### Trecho selecionado
BRASÍLIA DESBOTADA
Paulo Afonso Linhares
No final da década de 1970, quando o ciclo de governos militares demonstrava já enorme exaustão e nas ruas crescia o movimento pela retomada do Estado (democrático) de direito a partir da discussão e aprovação de uma nova constituição, ocorreu no Cine Brasília um evento em que falariam dois dos mais qualificados antagonistas do regime militar: o arquiteto Oscar Niemeyer e o antropólogo e escritor Darcy Ribeiro. O primeiro, foi o homem de cuja prancheta saíram os projetos de todos os monumentos e edifícios importantes da capital federal, inclusive o próprio que abrigava aquele evento. O segundo, fundador da Universidade de Brasília, ministro da Educação e intelectual respeitado, aqui e alhures, por seus escritos em diversos domínios do conhecimento.
Foi uma tarde inesquecível para aqueles jovens que lotavam o grande auditório, a maioria já nascida depois de 1964. Dois gênios da raça brasileira, independentemente da aceitação ou não de suas posições políticas e ideológicas. A despeito do reconhecido brilhantismo de Darcy, todas as atenções se voltavam para Niemeyer, há muito tempo afastado do Brasil, que fez uma retrospectiva sobre a concepção urbanística e arquitetônica, enquanto rabiscava sobre grandes folhas de papel-manteiga dispostas em um cavalete: o criador desnudando, a partir de singelos rabiscos, o seu processo de criação. Inesquecível. O mais relevante, contudo, foi a ênfase que deu na elucidação da base humanística de sua obra e do seu parceiro, o urbanista Lúcio Costa, contemplando aspectos sociais, culturais, políticos e econômicos. Em suma, Brasília seria um bom local para a vivência humana, claro, desde que mantidas as premissas de sua concepção. E isto lastimavelmente não aconteceu nas décadas seguintes à fundação em 1960.

[Itens salvos]
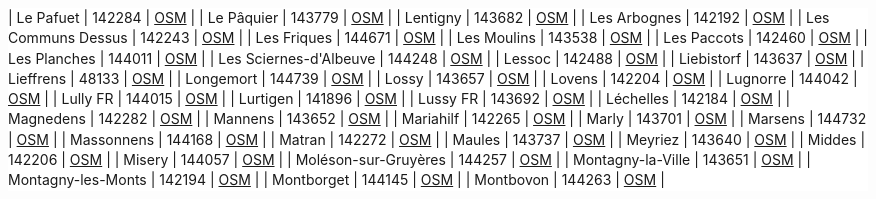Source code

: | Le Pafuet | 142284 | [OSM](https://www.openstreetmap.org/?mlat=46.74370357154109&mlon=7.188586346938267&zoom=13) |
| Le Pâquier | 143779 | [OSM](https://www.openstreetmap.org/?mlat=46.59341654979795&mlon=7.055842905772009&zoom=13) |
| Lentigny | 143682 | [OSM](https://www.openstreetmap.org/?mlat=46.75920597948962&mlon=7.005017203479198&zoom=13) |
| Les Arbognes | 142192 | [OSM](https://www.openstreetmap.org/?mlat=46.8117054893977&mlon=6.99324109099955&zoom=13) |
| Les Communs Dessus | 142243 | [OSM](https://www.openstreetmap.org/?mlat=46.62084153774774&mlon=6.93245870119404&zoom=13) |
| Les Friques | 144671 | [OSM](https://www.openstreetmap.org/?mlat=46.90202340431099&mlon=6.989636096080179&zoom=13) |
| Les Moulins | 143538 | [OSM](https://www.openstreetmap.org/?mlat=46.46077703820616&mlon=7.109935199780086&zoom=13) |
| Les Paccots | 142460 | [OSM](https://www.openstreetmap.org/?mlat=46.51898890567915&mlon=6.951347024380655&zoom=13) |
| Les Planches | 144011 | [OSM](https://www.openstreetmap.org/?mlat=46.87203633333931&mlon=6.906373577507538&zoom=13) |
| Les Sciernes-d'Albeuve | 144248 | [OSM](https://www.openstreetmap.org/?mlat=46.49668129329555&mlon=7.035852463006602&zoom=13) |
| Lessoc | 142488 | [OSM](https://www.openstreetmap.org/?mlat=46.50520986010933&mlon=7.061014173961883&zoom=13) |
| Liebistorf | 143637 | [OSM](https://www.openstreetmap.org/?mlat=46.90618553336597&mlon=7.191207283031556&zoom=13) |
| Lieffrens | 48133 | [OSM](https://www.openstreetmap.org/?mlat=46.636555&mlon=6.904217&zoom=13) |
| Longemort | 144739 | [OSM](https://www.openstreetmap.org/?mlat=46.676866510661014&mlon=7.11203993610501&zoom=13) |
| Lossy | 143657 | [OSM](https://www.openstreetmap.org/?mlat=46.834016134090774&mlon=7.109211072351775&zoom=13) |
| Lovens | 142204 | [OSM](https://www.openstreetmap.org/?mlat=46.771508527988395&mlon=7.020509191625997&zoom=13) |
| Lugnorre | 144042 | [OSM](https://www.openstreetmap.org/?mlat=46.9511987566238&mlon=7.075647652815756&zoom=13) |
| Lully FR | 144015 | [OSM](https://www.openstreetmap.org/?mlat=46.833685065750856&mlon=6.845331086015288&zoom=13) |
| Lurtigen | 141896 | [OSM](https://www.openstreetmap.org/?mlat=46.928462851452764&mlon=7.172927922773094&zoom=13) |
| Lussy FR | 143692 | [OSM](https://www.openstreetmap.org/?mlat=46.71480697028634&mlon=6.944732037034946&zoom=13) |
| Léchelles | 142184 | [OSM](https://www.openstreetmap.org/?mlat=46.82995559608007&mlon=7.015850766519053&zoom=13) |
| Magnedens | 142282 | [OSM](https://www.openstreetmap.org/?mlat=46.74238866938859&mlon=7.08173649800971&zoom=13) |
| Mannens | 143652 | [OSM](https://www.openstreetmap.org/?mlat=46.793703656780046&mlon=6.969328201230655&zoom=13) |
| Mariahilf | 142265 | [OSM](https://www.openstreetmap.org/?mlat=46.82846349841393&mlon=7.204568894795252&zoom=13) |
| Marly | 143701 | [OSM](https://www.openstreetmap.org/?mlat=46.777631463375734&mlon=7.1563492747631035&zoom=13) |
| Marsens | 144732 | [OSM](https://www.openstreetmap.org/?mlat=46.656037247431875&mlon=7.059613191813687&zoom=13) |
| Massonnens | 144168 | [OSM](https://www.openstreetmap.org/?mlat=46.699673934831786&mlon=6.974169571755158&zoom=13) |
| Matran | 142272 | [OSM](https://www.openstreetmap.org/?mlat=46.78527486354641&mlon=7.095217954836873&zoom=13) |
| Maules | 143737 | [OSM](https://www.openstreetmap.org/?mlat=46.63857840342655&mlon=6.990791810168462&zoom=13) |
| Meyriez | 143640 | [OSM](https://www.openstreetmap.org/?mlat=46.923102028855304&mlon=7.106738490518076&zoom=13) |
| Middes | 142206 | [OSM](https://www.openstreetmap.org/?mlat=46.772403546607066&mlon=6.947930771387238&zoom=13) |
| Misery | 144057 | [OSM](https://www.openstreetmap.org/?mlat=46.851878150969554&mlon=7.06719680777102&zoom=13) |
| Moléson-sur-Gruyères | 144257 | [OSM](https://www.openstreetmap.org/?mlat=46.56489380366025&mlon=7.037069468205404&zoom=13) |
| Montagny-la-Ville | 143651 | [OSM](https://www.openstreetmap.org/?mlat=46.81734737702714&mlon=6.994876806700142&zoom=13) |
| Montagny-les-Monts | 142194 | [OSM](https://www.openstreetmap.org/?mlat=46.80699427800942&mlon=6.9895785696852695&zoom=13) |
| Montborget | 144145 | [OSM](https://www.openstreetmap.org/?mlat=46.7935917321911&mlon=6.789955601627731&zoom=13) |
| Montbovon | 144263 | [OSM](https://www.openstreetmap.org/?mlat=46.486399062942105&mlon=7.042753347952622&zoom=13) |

--

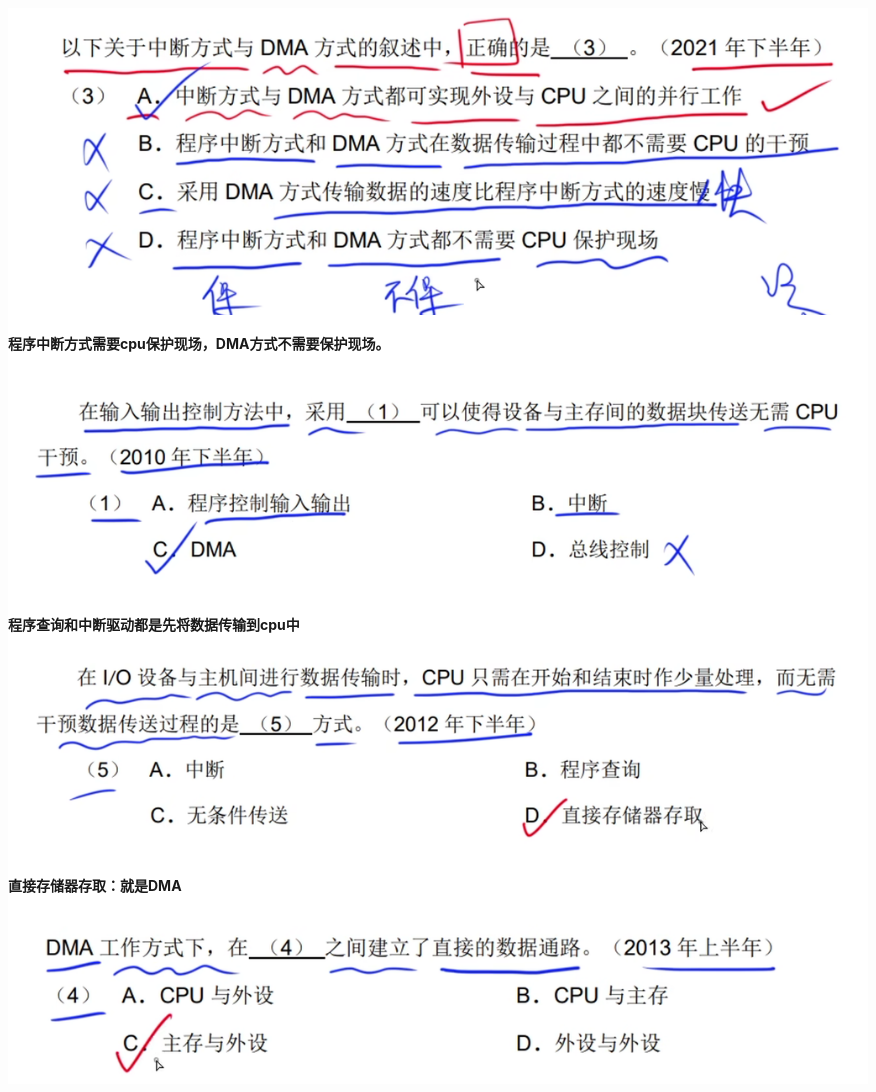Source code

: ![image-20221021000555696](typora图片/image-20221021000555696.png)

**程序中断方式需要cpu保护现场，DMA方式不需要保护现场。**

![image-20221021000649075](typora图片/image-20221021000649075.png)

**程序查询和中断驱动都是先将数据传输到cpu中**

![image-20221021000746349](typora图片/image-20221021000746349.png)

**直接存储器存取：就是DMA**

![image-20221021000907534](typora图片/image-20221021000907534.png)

### Tarefa
Reproduza o trecho do texto sobre Brasília que começa nas palavras "BRASÍLIA DESBOTADA" e termina em "domínios do conhecimento.", alterando "Cine Brasília" para "Teatro Nacional". Baseie-se somente no texto.

### Resposta
BRASÍLIA DESBOTADA
Paulo Afonso Linhares
No final da década de 1970, quando o ciclo de governos militares demonstrava já enorme exaustão e nas ruas crescia o movimento pela retomada do Estado (democrático) de direito a partir da discussão e aprovação de uma nova constituição, ocorreu no Teatro Nacional um evento em que falariam dois dos mais qualificados antagonistas do regime militar: o arquiteto Oscar Niemeyer e o antropólogo e escritor Darcy Ribeiro. O primeiro, foi o homem de cuja prancheta saíram os projetos de todos os monumentos e edifícios importantes da capital federal, inclusive o próprio que abrigava aquele evento. O segundo, fundador da Universidade de Brasília, ministro da Educação e intelectual respeitado, aqui e alhures, por seus escritos em diversos domínios do conhecimento.